Aim of the task:
Count the lines below that contain the word "célébration". Reply with the number only.

(Dataset lines)
__________________________________________________
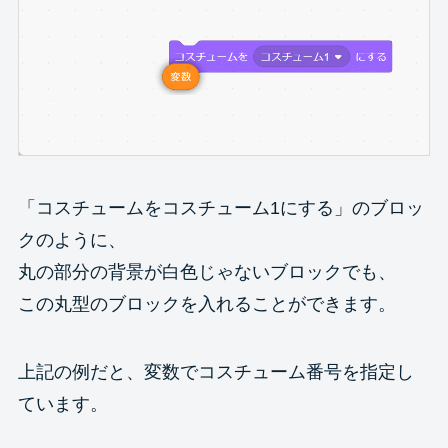
「コスチュームをコスチューム1にする」のブロッ
クのように、
丸の部分の背景が白色じゃないブロックでも、
この丸型のブロックを入れることができます。
上記の例だと、変数でコスチューム番号を指定し
ています。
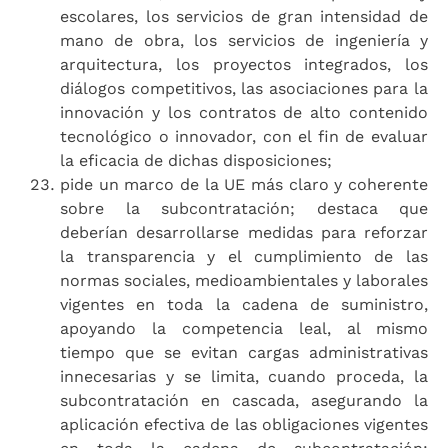
escolares, los servicios de gran intensidad de
mano de obra, los servicios de ingeniería y
arquitectura, los proyectos integrados, los
diálogos competitivos, las asociaciones para la
innovación y los contratos de alto contenido
tecnológico o innovador, con el fin de evaluar
la eficacia de dichas disposiciones;
pide un marco de la UE más claro y coherente
sobre la subcontratación; destaca que
deberían desarrollarse medidas para reforzar
la transparencia y el cumplimiento de las
normas sociales, medioambientales y laborales
vigentes en toda la cadena de suministro,
apoyando la competencia leal, al mismo
tiempo que se evitan cargas administrativas
innecesarias y se limita, cuando proceda, la
subcontratación en cascada, asegurando la
aplicación efectiva de las obligaciones vigentes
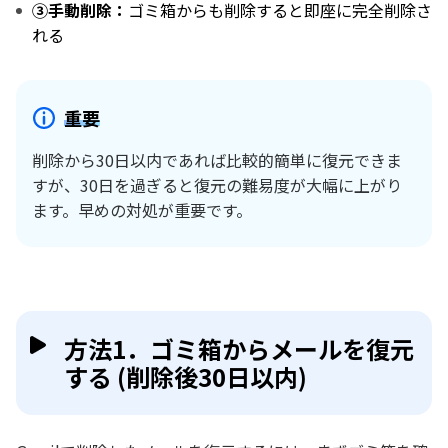
③手動削除：
ゴミ箱からも削除すると即座に完全削除さ
れる
重要
削除から30日以内であれば比較的簡単に復元できま
すが、30日を過ぎると復元の難易度が大幅に上がり
ます。早めの対処が重要です。
方法1．ゴミ箱からメールを復元
する (削除後30日以内)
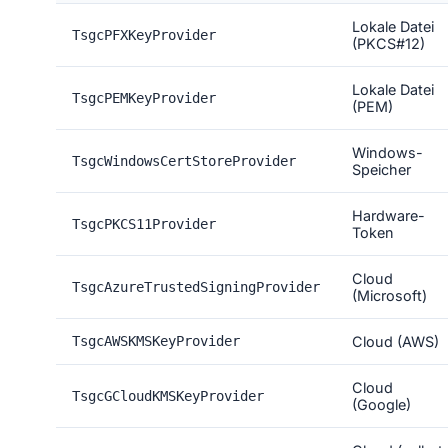
Lokale Datei
TsgcPFXKeyProvider
(PKCS#12)
Lokale Datei
TsgcPEMKeyProvider
(PEM)
Windows-
TsgcWindowsCertStoreProvider
Speicher
Hardware-
TsgcPKCS11Provider
Token
Cloud
TsgcAzureTrustedSigningProvider
(Microsoft)
TsgcAWSKMSKeyProvider
Cloud (AWS)
Cloud
TsgcGCloudKMSKeyProvider
(Google)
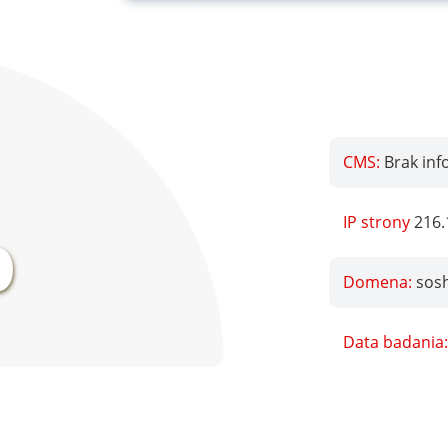
CMS:
Brak inf
%
IP strony
216.
Domena:
sos
Data badania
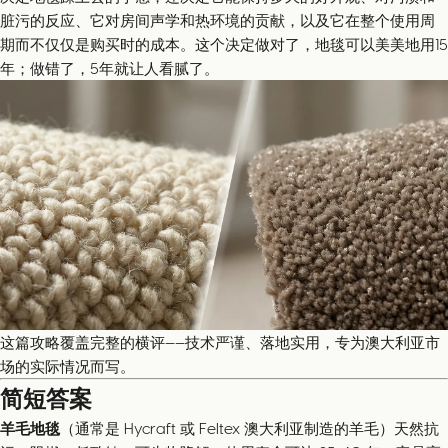
脏污的反应、它对房间声学和热环境的贡献，以及它在整个使用周
期而不仅仅是购买时的成本。这个决定做对了，地毯可以美美地用15
年；做错了，5年就让人看腻了。
这篇攻略覆盖完整的横评——技术严谨、落地实用，专为澳大利亚市
场的实际情况而写。
简短答案
羊毛地毯
（通常是 Hycraft 或 Feltex 澳大利亚制造的羊毛）天然抗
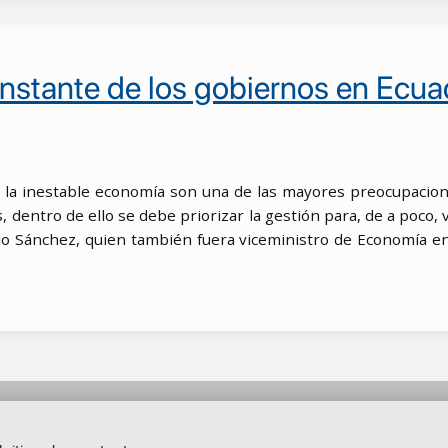
nstante de los gobiernos en Ecua
n la inestable economía son una de las mayores preocupacio
dentro de ello se debe priorizar la gestión para, de a poco, ve
do Sánchez, quien también fuera viceministro de Economía ent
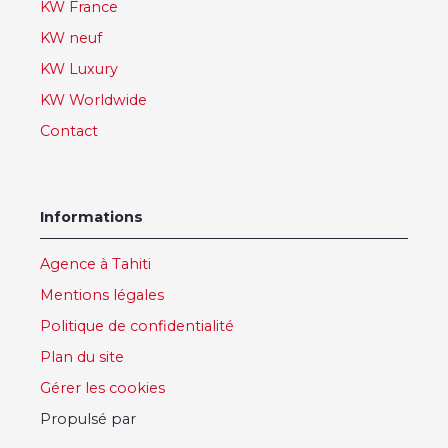
KW France
KW neuf
KW Luxury
KW Worldwide
Contact
Informations
Agence à Tahiti
Mentions légales
Politique de confidentialité
Plan du site
Gérer les cookies
Propulsé par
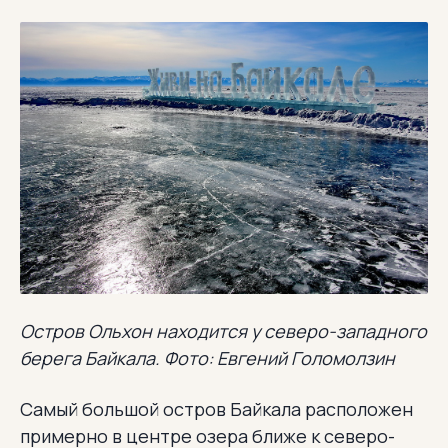
Остров Ольхон находится у северо-западного
берега Байкала. Фото: Евгений Голомолзин
Самый большой остров Байкала расположен
примерно в центре озера ближе к северо-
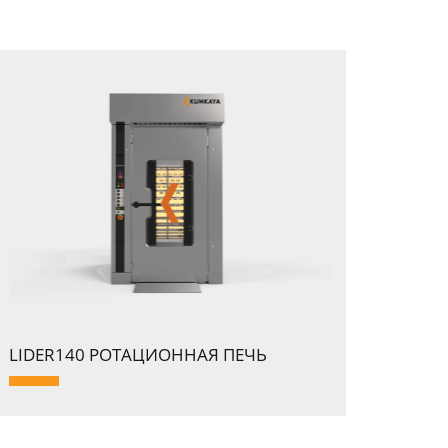
LIDER140 PОТАЦИОННАЯ ПЕЧЬ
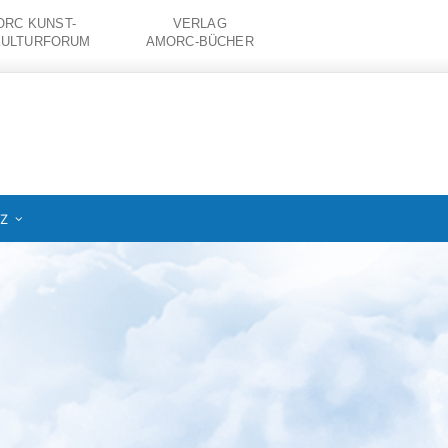
RC KUNST-
VERLAG
KULTURFORUM
AMORC-BÜCHER
IZ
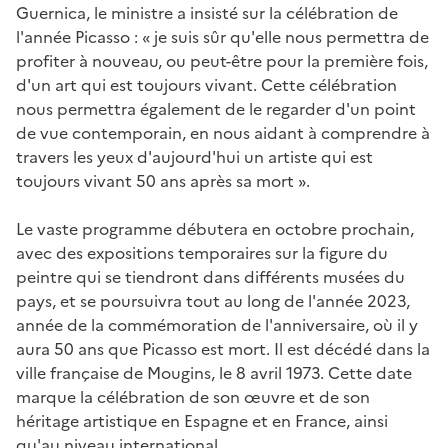
Guernica, le ministre a insisté sur la célébration de
l'année Picasso : « je suis sûr qu'elle nous permettra de
profiter à nouveau, ou peut-être pour la première fois,
d'un art qui est toujours vivant. Cette célébration
nous permettra également de le regarder d'un point
de vue contemporain, en nous aidant à comprendre à
travers les yeux d'aujourd'hui un artiste qui est
toujours vivant 50 ans après sa mort ».
Le vaste programme débutera en octobre prochain,
avec des expositions temporaires sur la figure du
peintre qui se tiendront dans différents musées du
pays, et se poursuivra tout au long de l'année 2023,
année de la commémoration de l'anniversaire, où il y
aura 50 ans que Picasso est mort. Il est décédé dans la
ville française de Mougins, le 8 avril 1973. Cette date
marque la célébration de son œuvre et de son
héritage artistique en Espagne et en France, ainsi
qu'au niveau international.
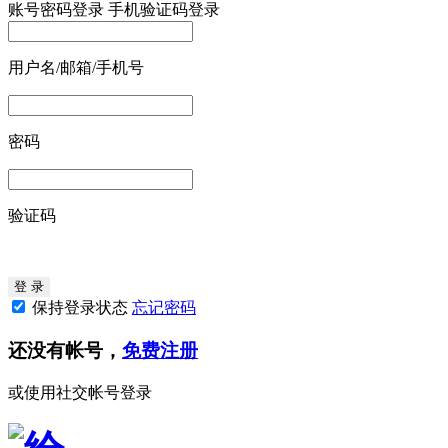
账号密码登录
手机验证码登录
用户名/邮箱/手机号
密码
验证码
保持登录状态
忘记密码
还没有帐号，
免费注册
或使用社交帐号登录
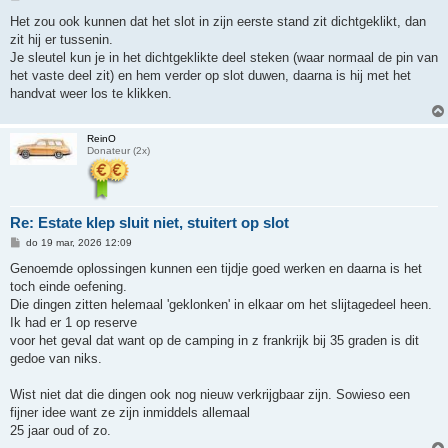
e
r
Het zou ook kunnen dat het slot in zijn eerste stand zit dichtgeklikt, dan
i
zit hij er tussenin.
c
h
Je sleutel kun je in het dichtgeklikte deel steken (waar normaal de pin van
t
het vaste deel zit) en hem verder op slot duwen, daarna is hij met het
handvat weer los te klikken.
ReinO
Donateur (2x)
Re: Estate klep sluit niet, stuitert op slot
B
do 19 mar, 2026 12:09
e
r
Genoemde oplossingen kunnen een tijdje goed werken en daarna is het
i
toch einde oefening.
c
h
Die dingen zitten helemaal 'geklonken' in elkaar om het slijtagedeel heen.
t
Ik had er 1 op reserve
voor het geval dat want op de camping in z frankrijk bij 35 graden is dit
gedoe van niks.
Wist niet dat die dingen ook nog nieuw verkrijgbaar zijn. Sowieso een
fijner idee want ze zijn inmiddels allemaal
25 jaar oud of zo.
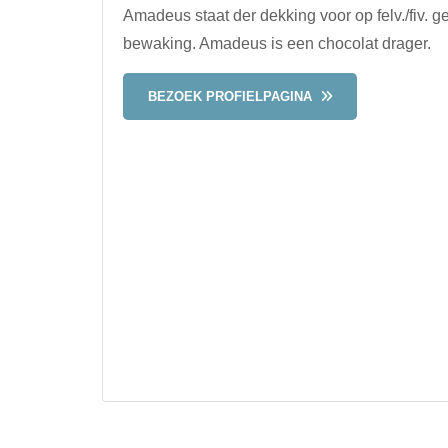
Amadeus staat der dekking voor op felv./fiv.
bewaking. Amadeus is een chocolat drager.
BEZOEK PROFIELPAGINA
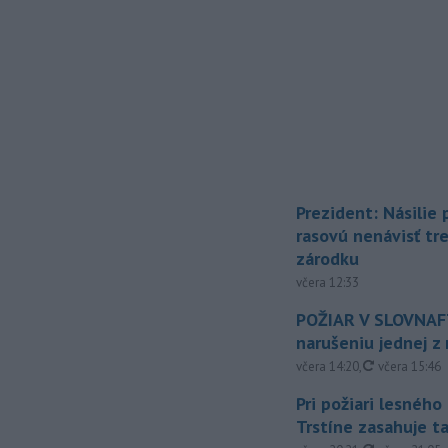
Prezident: Násilie
rasovú nenávisť tr
zárodku
včera 12:33
POŽIAR V SLOVNAFT
narušeniu jednej z 
aktualizovan
včera 14:20
,
včera 15:46
Pri požiari lesného
Trstíne zasahuje t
__________________________________________________
Result of the task:
3